Bax grinned and leaned back in his chair. “So what’s up?”

“I’m sending someone over to see you. She’s a friend of one of our clients, needs some work done.”

“She?”

“Damsel in distress. Isn’t that what you P.I. types live for?”

“I’m not a P.I., I’m an executive security specialist.”

“So that’s why your rates are so high.”

“My rates are high because I’m good.” Bax scrubbed at his wavy brown hair, kept cropped short for convenience. “So what’s her problem?”

“Like I would know? I’m just trying to help out a client. It’s your job to make me look good.”

Bax grinned. “Is that covered by the retainer?”

“Making me look good? You know it, buddy.”

“Then I want a bigger retainer.” A light flashed on the phone. Bax frowned. “Wait a minute, she’s not coming over here now, is she?”
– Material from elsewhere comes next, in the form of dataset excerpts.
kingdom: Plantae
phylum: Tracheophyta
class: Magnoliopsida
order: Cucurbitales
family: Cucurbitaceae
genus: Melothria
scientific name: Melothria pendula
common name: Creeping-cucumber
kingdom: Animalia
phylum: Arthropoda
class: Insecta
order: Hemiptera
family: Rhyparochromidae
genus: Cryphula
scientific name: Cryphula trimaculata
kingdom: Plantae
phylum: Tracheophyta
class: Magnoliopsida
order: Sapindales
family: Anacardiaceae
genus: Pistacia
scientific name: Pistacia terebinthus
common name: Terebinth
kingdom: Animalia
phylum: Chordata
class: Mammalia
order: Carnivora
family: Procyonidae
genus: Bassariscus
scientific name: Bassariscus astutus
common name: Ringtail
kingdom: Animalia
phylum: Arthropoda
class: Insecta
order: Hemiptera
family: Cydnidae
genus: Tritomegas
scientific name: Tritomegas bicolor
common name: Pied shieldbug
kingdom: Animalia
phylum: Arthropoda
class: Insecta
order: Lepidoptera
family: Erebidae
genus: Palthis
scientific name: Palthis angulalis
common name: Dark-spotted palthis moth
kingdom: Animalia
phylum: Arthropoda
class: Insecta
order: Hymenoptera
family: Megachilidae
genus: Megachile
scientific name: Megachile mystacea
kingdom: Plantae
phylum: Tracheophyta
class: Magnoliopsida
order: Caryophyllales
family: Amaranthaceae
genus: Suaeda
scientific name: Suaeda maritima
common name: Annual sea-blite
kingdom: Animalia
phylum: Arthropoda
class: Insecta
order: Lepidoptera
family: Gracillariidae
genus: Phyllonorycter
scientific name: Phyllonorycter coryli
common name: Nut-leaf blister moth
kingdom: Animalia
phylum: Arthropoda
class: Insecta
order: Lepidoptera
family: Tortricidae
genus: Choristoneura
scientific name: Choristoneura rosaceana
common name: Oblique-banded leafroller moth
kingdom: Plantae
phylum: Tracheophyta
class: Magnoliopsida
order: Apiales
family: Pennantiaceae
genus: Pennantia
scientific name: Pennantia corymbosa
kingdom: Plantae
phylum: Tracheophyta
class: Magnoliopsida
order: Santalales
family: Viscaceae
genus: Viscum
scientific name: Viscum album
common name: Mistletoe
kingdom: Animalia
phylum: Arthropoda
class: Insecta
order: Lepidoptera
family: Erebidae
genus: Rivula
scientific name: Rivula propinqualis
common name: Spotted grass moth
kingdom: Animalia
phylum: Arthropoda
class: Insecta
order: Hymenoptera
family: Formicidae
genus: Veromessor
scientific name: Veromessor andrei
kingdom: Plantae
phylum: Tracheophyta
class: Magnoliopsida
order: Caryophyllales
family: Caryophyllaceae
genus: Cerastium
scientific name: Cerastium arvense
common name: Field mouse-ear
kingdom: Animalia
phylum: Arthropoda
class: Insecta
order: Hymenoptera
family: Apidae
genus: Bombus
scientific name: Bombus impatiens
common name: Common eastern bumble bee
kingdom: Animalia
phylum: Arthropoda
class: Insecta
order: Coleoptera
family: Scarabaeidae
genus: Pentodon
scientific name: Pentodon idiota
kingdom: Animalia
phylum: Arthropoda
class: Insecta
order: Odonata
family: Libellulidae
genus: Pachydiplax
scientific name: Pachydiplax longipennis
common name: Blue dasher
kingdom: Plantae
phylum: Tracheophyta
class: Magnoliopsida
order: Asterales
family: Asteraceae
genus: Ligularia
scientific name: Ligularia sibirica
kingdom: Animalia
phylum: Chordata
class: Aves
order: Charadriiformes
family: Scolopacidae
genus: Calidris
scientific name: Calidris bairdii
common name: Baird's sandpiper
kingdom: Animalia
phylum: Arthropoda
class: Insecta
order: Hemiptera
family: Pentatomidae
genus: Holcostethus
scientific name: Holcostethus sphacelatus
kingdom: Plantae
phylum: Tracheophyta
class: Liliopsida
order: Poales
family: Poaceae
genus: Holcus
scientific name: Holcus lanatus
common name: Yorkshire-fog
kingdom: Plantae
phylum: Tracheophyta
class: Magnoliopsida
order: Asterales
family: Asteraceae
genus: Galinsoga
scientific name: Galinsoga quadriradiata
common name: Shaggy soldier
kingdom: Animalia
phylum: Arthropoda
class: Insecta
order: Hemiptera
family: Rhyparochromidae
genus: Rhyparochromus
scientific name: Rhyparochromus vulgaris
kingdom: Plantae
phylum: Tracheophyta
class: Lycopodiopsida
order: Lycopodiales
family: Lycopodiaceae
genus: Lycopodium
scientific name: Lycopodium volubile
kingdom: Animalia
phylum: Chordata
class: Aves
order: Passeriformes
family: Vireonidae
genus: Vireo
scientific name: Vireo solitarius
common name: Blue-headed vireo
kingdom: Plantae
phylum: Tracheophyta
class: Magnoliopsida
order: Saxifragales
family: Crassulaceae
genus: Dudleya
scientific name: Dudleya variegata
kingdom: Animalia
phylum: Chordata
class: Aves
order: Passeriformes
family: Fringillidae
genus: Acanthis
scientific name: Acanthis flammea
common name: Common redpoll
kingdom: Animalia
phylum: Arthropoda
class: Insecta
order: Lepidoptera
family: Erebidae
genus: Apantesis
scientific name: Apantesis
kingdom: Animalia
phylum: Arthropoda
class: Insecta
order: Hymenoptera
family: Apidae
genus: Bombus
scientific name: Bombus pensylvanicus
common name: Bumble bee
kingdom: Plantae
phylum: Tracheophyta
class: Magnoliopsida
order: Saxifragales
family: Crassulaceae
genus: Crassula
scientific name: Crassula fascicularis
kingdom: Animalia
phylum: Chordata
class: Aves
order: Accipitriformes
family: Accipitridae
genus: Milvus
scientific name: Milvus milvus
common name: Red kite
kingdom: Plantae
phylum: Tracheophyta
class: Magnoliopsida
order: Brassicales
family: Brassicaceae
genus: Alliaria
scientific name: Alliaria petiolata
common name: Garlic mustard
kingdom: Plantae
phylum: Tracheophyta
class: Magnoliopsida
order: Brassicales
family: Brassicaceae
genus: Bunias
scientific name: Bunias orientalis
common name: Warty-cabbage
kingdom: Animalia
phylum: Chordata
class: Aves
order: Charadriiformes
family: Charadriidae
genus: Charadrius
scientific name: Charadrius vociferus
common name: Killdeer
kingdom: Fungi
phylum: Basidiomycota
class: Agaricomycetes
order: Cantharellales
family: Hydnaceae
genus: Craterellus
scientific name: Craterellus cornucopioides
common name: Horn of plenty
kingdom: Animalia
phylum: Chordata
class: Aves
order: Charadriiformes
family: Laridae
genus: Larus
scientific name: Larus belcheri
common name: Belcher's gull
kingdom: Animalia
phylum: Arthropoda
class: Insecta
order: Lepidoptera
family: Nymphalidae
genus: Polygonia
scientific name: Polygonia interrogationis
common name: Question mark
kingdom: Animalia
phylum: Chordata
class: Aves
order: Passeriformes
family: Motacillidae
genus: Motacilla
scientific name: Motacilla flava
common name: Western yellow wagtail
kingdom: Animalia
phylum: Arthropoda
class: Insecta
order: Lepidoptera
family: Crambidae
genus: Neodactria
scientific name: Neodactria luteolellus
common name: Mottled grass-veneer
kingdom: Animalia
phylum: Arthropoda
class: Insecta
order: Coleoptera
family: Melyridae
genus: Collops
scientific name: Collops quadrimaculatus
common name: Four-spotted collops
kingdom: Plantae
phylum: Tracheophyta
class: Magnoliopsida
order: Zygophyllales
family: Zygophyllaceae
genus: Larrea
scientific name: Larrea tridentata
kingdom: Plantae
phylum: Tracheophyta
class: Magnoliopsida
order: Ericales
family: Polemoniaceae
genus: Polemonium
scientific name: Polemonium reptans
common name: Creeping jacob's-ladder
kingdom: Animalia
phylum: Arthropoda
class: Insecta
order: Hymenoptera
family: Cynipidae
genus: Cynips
“Dunno. Depends on how desperate she is. I talked with her a little while ago.”

“Hell, Si, it’s the end of the day. I’m surprised the receptionist is even still out there to page me.”

“Maybe you’d better go check it out.”

“Whatever she wants, it’s going to have to wait,” he warned Simon. “I just finished the last job you threw my way. I’m taking a couple of weeks off.” His first vacation in over three years, a trip to Copenhagen to see his cousins, maybe, or a jaunt to Prague.

“It’s no big deal. A slick guy like you can probably figure it out while you’re still booking your flight.” He cleared his throat. “You make my client happy, you’ll make me happy.”

Bax snorted. “Next time we go back to contract, I’m upping my rate.”

“Whatever you say, buddy, whatever you say.”

Bax hung up the phone and stepped out into the hallway that led to the reception area of the communal office suites. So maybe having space here cost a couple hundred more in rent than a one-room office somewhere, but it gave him access to a receptionist, mail room and a slick conference room. More important, it gave his business an established air that reassured the kinds of clients he sought. Just because he worked without a staff didn’t mean he had to look like a one-man show.

As long as he was a one-man show.

“MR. BAXTER will be with you in just a moment,” the blond receptionist told Joss, punching the button on her console with one red-lacquered nail before she pulled off the telephone headset and prepared to go home.

Joss turned to the deep, pewter-colored couches that lined the walls. A receptionist? Who’d ever heard of a private eye with a receptionist? Then again, who’d ever heard of a private eye having a lobby with ice-blue carpet so thick you could snag a heel in it? And five-foot-tall ficus plants? Weren’t P.I.s supposed to work out of tiny offices with venetian blinds and half-glassed doors, in tired old buildings on the wrong side of town?

Tom’s lawyer was going to have a lot of explaining to do. She should have known better than to trust his referral. Simon Fleming had told her his investigator might be able to help her out. He’d neglected to tell her the guy was going to be some corporate clown.